| Work to complete |
Repeat the listing exactly. Any picture in it should be left out of the copy.

##########

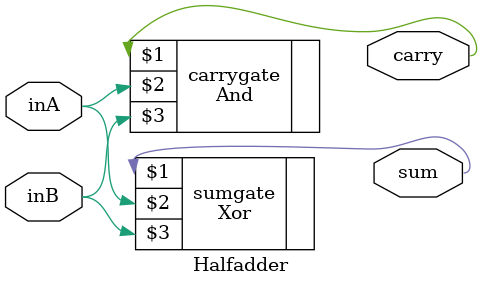
<source format=v>
module Halfadder(sum, carry, inA, inB);
    output sum;
    output carry;
    input  inA;
    input  inB;

    Xor sumgate(sum, inA, inB);
    And carrygate(carry, inA, inB);
endmodule
</source>
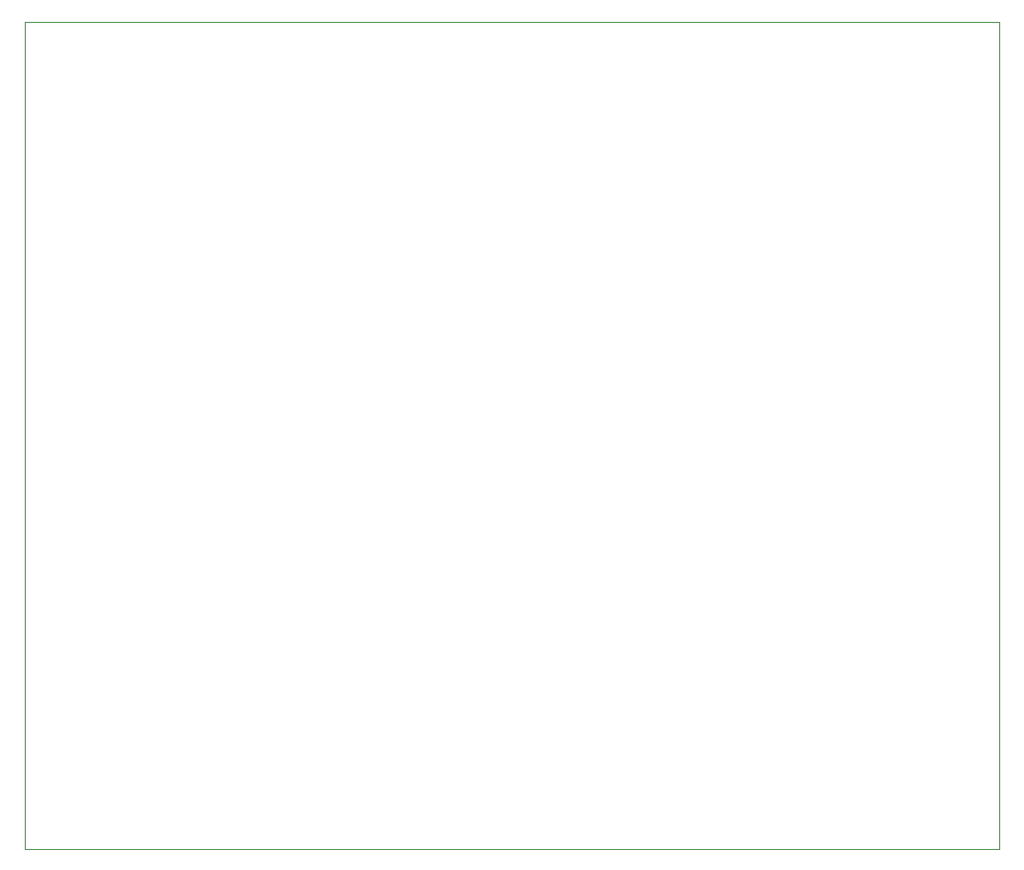
<source format=gbr>
%TF.GenerationSoftware,KiCad,Pcbnew,9.0.6*%
%TF.CreationDate,2025-12-17T11:58:44+01:00*%
%TF.ProjectId,HackPad,4861636b-5061-4642-9e6b-696361645f70,rev?*%
%TF.SameCoordinates,Original*%
%TF.FileFunction,Profile,NP*%
%FSLAX46Y46*%
G04 Gerber Fmt 4.6, Leading zero omitted, Abs format (unit mm)*
G04 Created by KiCad (PCBNEW 9.0.6) date 2025-12-17 11:58:44*
%MOMM*%
%LPD*%
G01*
G04 APERTURE LIST*
%TA.AperFunction,Profile*%
%ADD10C,0.100000*%
%TD*%
G04 APERTURE END LIST*
D10*
X99000000Y-68000000D02*
X185500000Y-68000000D01*
X185500000Y-141500000D01*
X99000000Y-141500000D01*
X99000000Y-68000000D01*
M02*

</source>
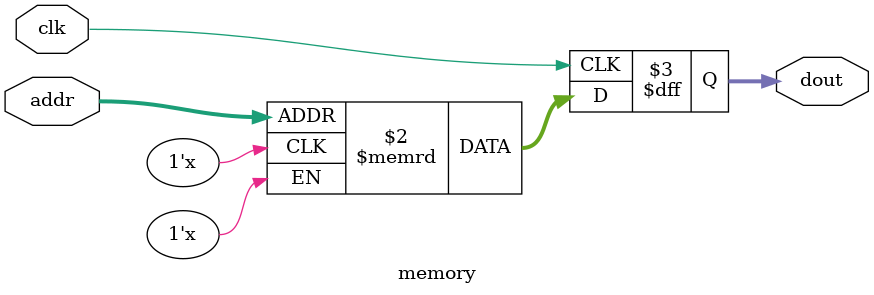
<source format=sv>
module memory #(
    parameter ADDRESS_WIDTH = 32,
              DATA_WIDTH = 32
)(
    input logic clk,      //input clock
    input logic [ADDRESS_WIDTH-1:0] addr,      //address
    output logic [DATA_WIDTH-1:0] dout      //output data (instruction)
);

logic [DATA_WIDTH-1:0] rom_array [2**ADDRESS_WIDTH-1:0];      //memory array

always_ff @(posedge clk) begin
    dout <= rom_array[addr];
end;

endmodule
</source>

##########

| Answer section |
<source format=v>
module Halfadder(sum, carry, inA, inB);
    output sum;
    output carry;
    input  inA;
    input  inB;

    Xor sumgate(sum, inA, inB);
    And carrygate(carry, inA, inB);
endmodule
</source>
<source format=gbr>
%TF.GenerationSoftware,KiCad,Pcbnew,9.0.6*%
%TF.CreationDate,2025-12-17T11:58:44+01:00*%
%TF.ProjectId,HackPad,4861636b-5061-4642-9e6b-696361645f70,rev?*%
%TF.SameCoordinates,Original*%
%TF.FileFunction,Profile,NP*%
%FSLAX46Y46*%
G04 Gerber Fmt 4.6, Leading zero omitted, Abs format (unit mm)*
G04 Created by KiCad (PCBNEW 9.0.6) date 2025-12-17 11:58:44*
%MOMM*%
%LPD*%
G01*
G04 APERTURE LIST*
%TA.AperFunction,Profile*%
%ADD10C,0.100000*%
%TD*%
G04 APERTURE END LIST*
D10*
X99000000Y-68000000D02*
X185500000Y-68000000D01*
X185500000Y-141500000D01*
X99000000Y-141500000D01*
X99000000Y-68000000D01*
M02*

</source>
<source format=sv>
module memory #(
    parameter ADDRESS_WIDTH = 32,
              DATA_WIDTH = 32
)(
    input logic clk,      //input clock
    input logic [ADDRESS_WIDTH-1:0] addr,      //address
    output logic [DATA_WIDTH-1:0] dout      //output data (instruction)
);

logic [DATA_WIDTH-1:0] rom_array [2**ADDRESS_WIDTH-1:0];      //memory array

always_ff @(posedge clk) begin
    dout <= rom_array[addr];
end;

endmodule
</source>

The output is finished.